Matariki, to Heeni, is about celebrating the unique Northland environment marked by the new moon and the big bright star Puanga. But it’s not a time for big celebrations.
“Winter time is the season of learning. It’s a time for self-reflection and setting goals. June, July and August is when you’re doing your maramataka plan and thinking about what we need in our lives to make our lives better. We’re setting goals for our health, fitness and both professional and self-development. We’re fixing what’s broken. This is when our ancestors would fix the fishing lines and the gardening tools in preparation for spring.
“In terms of relationships, we’re really reflecting and going within ourselves to look at what needs to be done to improve ourselves.

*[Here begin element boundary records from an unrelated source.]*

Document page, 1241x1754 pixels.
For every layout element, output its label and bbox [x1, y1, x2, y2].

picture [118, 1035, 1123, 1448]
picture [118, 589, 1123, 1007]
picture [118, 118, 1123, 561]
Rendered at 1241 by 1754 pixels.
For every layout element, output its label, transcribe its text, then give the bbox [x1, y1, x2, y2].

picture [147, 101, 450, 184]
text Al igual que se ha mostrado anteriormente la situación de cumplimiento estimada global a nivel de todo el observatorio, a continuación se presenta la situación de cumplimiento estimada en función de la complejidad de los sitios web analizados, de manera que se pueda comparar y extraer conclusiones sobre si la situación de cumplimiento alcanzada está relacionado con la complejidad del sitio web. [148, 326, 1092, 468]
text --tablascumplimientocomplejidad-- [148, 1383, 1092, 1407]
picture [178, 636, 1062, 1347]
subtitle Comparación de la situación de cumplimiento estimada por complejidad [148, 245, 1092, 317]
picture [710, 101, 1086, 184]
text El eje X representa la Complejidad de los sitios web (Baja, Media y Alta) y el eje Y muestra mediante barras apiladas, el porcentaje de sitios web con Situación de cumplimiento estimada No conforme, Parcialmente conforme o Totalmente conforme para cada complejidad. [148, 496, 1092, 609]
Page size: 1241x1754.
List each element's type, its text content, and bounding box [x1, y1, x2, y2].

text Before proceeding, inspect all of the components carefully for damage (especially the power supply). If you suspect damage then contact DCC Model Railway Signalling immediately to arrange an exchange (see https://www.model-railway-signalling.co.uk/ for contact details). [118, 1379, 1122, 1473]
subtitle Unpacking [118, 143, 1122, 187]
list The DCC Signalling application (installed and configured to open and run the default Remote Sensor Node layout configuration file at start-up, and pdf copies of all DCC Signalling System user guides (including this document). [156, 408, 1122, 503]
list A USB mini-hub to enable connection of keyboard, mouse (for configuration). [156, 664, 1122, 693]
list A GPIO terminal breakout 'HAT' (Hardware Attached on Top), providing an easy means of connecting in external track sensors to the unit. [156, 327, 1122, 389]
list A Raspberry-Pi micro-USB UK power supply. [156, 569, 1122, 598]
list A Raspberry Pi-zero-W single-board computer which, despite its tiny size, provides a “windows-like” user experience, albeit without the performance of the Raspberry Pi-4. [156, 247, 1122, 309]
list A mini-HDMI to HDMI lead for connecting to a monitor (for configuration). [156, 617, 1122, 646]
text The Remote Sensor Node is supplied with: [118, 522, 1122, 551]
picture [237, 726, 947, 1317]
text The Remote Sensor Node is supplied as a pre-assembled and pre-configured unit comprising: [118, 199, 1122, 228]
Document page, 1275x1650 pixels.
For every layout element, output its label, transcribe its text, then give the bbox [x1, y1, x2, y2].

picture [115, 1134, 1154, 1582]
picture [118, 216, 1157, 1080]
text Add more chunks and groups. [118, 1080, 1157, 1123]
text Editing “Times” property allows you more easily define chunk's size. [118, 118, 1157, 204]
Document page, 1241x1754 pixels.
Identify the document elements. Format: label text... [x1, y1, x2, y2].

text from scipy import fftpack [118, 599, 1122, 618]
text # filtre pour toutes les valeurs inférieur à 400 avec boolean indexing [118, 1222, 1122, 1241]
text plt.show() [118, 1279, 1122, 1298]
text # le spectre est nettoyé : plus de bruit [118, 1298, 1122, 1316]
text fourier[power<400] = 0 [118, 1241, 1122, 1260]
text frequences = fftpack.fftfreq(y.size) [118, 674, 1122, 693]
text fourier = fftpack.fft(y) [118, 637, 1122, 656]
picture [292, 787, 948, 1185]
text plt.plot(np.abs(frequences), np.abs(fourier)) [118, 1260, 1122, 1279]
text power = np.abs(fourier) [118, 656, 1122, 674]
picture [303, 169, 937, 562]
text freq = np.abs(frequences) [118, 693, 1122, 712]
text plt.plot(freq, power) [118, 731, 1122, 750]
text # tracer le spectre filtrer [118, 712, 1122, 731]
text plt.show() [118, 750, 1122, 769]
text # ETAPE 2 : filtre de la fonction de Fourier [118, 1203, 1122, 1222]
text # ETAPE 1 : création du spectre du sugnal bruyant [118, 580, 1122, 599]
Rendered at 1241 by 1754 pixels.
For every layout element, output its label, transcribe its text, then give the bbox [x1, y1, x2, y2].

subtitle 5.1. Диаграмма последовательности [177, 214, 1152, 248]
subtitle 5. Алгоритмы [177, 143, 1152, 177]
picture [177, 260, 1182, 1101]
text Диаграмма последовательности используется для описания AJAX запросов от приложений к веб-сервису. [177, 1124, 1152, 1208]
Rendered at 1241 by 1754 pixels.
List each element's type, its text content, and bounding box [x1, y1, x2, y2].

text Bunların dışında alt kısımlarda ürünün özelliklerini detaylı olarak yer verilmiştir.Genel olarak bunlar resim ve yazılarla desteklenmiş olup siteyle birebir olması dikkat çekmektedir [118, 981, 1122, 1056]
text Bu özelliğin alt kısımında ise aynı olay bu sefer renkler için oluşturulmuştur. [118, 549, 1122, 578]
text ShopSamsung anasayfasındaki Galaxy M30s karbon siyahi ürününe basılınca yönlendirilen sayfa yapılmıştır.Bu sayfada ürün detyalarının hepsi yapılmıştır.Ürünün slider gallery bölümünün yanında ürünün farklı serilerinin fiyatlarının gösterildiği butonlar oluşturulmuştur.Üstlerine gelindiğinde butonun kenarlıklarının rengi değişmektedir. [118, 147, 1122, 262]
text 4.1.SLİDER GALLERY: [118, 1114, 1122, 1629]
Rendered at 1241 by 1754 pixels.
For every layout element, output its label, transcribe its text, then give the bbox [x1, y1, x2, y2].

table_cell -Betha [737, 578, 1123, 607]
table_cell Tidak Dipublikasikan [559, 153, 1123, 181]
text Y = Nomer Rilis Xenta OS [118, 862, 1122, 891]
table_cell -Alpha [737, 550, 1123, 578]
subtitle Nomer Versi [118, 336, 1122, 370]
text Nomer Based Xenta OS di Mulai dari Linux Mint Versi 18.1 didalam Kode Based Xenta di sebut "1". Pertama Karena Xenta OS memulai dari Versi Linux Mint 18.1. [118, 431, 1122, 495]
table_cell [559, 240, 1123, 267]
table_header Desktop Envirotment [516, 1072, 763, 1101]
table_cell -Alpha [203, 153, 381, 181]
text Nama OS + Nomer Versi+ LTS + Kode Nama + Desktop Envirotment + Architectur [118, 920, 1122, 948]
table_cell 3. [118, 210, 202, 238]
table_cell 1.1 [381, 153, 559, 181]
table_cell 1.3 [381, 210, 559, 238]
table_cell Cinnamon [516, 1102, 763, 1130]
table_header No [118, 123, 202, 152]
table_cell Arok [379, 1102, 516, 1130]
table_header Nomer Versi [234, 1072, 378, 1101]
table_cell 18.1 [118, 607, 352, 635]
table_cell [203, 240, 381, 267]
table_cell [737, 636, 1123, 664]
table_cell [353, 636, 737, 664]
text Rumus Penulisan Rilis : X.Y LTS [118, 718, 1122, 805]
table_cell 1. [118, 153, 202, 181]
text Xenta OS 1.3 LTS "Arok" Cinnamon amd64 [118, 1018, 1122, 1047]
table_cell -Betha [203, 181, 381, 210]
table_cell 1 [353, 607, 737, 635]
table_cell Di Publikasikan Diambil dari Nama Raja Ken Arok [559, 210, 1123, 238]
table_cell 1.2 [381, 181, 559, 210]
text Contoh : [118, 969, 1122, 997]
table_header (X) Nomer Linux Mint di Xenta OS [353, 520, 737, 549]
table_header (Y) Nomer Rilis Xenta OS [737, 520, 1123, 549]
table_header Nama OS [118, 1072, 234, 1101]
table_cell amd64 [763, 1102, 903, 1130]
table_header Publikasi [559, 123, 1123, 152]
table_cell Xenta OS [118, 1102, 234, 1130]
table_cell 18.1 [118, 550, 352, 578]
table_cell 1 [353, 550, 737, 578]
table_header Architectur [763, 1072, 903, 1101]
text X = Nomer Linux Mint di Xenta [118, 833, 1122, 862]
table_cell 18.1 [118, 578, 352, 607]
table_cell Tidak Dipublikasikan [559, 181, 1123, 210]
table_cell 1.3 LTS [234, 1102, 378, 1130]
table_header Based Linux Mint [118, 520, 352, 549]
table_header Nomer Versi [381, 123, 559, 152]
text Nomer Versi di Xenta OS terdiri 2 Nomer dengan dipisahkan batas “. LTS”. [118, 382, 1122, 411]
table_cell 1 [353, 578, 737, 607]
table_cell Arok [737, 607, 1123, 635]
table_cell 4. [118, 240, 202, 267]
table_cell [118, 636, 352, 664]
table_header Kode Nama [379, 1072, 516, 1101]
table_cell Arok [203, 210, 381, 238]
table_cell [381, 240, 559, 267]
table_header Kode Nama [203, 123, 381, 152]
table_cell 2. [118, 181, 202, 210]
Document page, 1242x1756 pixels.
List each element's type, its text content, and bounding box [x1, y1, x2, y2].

We’re still not as physically active and we really want to use this season to figure out what we need to do before spring comes because spring is when we’re putting our plans into action.
“Everything has an ebb and a flow. There’s a time for rest and a time for productivity.
“Nature is healing and we need to be listening. We’re always getting messages and they’re simple. For example, you know if the mosquitos are coming, it’s going to rain so you go inside but people want to spray repellant and swat them.
“I use my observations to encourage people that the environment is here to support us – the environment feeds us.”
Heeni’s hoping the legacy will be carried on by her own children and was encouraged and heart-warmed when her daughter recently announced she was delivering a speech on maramataka at school because her mother is the “Maramataka Queen”.